Input data:
■ ■ ■ ■
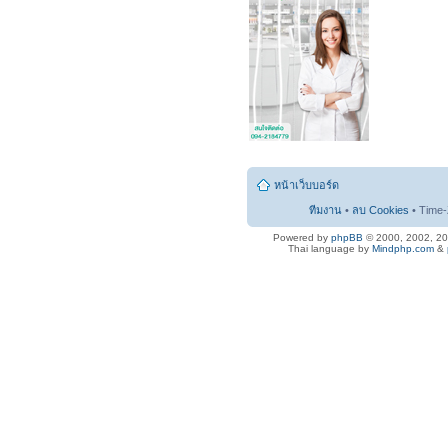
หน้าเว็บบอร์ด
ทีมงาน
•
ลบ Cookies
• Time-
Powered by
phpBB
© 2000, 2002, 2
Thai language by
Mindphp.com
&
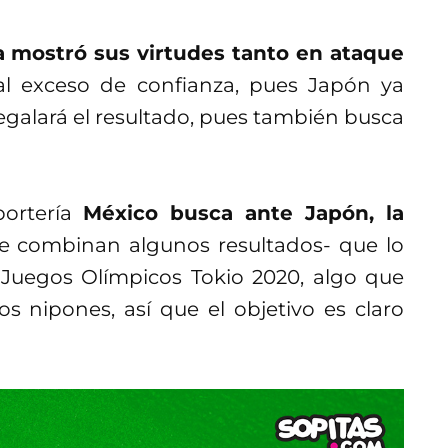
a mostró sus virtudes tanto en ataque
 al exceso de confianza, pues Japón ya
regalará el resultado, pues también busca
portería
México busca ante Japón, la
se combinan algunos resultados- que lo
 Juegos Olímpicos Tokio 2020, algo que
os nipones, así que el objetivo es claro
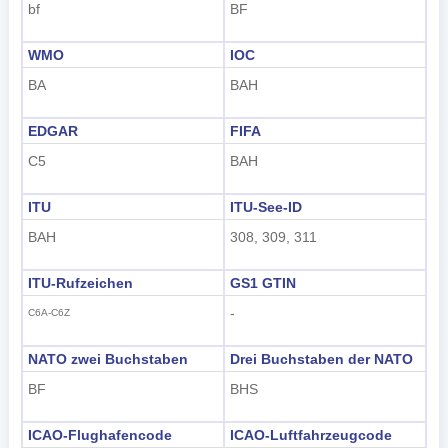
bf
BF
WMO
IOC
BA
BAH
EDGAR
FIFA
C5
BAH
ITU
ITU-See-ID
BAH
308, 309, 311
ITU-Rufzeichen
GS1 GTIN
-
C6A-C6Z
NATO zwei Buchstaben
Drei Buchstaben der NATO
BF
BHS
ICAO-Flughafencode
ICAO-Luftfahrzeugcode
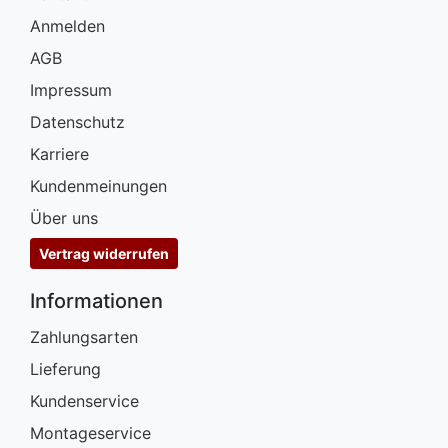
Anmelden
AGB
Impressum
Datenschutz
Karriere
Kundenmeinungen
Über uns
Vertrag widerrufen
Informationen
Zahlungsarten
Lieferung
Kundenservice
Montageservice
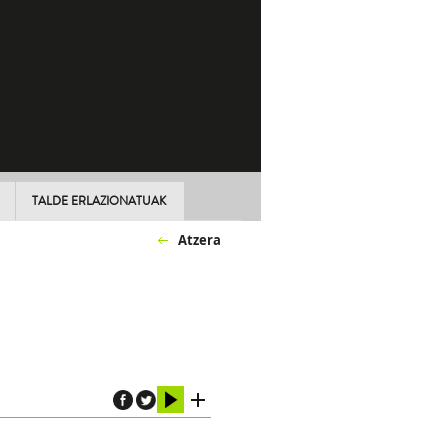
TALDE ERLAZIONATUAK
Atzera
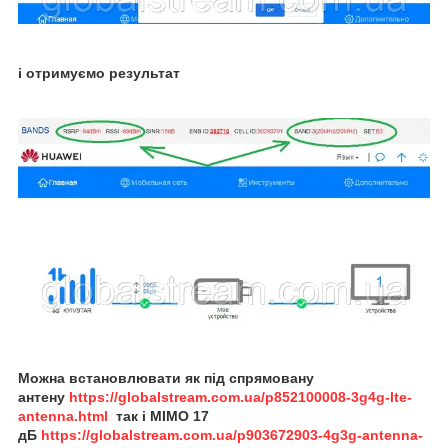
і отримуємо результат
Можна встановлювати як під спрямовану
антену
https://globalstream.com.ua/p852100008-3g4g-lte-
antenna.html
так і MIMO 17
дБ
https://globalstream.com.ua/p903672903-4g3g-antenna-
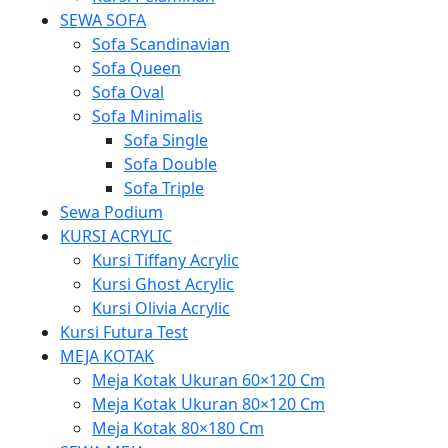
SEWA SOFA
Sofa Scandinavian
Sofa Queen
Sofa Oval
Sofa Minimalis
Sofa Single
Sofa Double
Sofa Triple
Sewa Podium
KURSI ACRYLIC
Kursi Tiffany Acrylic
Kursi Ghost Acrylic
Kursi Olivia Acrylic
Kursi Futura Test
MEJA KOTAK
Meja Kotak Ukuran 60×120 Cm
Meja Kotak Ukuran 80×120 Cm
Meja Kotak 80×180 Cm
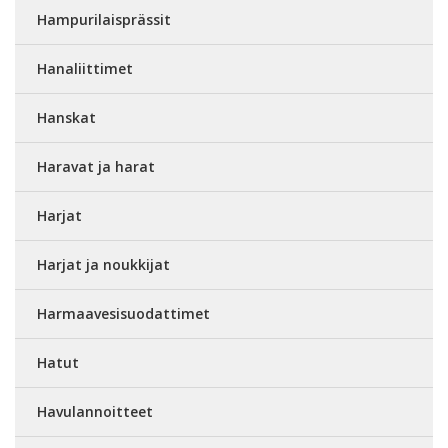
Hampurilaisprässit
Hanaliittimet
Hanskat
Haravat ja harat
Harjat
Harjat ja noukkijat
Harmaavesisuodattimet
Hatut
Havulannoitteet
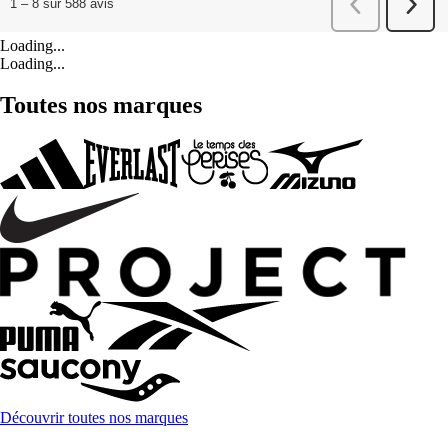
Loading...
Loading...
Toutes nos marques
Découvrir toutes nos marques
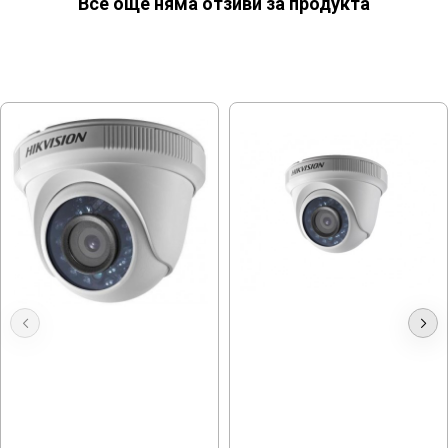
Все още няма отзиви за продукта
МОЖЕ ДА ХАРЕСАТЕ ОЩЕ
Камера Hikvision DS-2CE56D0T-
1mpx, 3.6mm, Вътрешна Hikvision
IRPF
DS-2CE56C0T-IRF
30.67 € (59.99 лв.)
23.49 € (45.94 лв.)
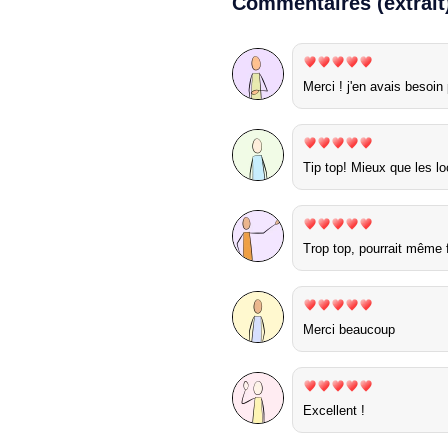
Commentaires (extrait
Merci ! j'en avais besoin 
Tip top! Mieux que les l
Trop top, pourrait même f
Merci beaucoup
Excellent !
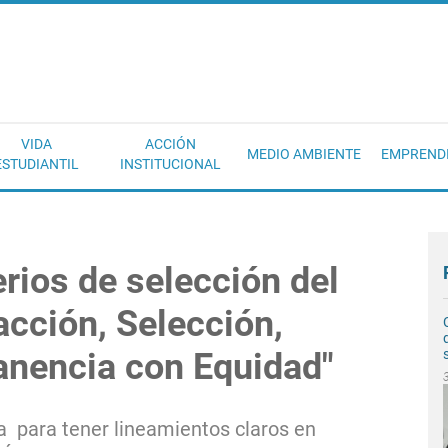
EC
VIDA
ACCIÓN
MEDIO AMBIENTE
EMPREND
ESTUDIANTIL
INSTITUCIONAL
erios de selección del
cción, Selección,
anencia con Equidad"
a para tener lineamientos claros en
■ ■ ■ ■
Work required:
Write out every line of text from all the records above, word for word, and leave the pictures out.

Task solution:
หน้าเว็บบอร์ด
ทีมงาน
•
ลบ Cookies
• Time-
Powered by
phpBB
© 2000, 2002, 2
Thai language by
Mindphp.com
&
a mostró sus virtudes tanto en ataque
 al exceso de confianza, pues Japón ya
regalará el resultado, pues también busca
portería
México busca ante Japón, la
se combinan algunos resultados- que lo
 Juegos Olímpicos Tokio 2020, algo que
os nipones, así que el objetivo es claro
bf
BF
WMO
IOC
BA
BAH
EDGAR
FIFA
C5
BAH
ITU
ITU-See-ID
BAH
308, 309, 311
ITU-Rufzeichen
GS1 GTIN
-
C6A-C6Z
NATO zwei Buchstaben
Drei Buchstaben der NATO
BF
BHS
ICAO-Flughafencode
ICAO-Luftfahrzeugcode
Anmelden
AGB
Impressum
Datenschutz
Karriere
Kundenmeinungen
Über uns
Vertrag widerrufen
Informationen
Zahlungsarten
Lieferung
Kundenservice
Montageservice
TALDE ERLAZIONATUAK
Atzera
і отримуємо результат
Можна встановлювати як під спрямовану
антену
https://globalstream.com.ua/p852100008-3g4g-lte-
antenna.html
так і MIMO 17
дБ
https://globalstream.com.ua/p903672903-4g3g-antenna-
SEWA SOFA
Sofa Scandinavian
Sofa Queen
Sofa Oval
Sofa Minimalis
Sofa Single
Sofa Double
Sofa Triple
Sewa Podium
KURSI ACRYLIC
Kursi Tiffany Acrylic
Kursi Ghost Acrylic
Kursi Olivia Acrylic
Kursi Futura Test
MEJA KOTAK
Meja Kotak Ukuran 60×120 Cm
Meja Kotak Ukuran 80×120 Cm
Meja Kotak 80×180 Cm
Hampurilaisprässit
Hanaliittimet
Hanskat
Haravat ja harat
Harjat
Harjat ja noukkijat
Harmaavesisuodattimet
Hatut
Havulannoitteet
Loading...
Loading...
Toutes nos marques
Découvrir toutes nos marques
Все още няма отзиви за продукта
МОЖЕ ДА ХАРЕСАТЕ ОЩЕ
Камера Hikvision DS-2CE56D0T-
1mpx, 3.6mm, Вътрешна Hikvision
IRPF
DS-2CE56C0T-IRF
30.67 € (59.99 лв.)
23.49 € (45.94 лв.)
Commentaires (extrait
Merci ! j'en avais besoin 
Tip top! Mieux que les l
Trop top, pourrait même f
Merci beaucoup
Excellent !
EC
VIDA
ACCIÓN
MEDIO AMBIENTE
EMPREND
ESTUDIANTIL
INSTITUCIONAL
erios de selección del
cción, Selección,
anencia con Equidad"
a para tener lineamientos claros en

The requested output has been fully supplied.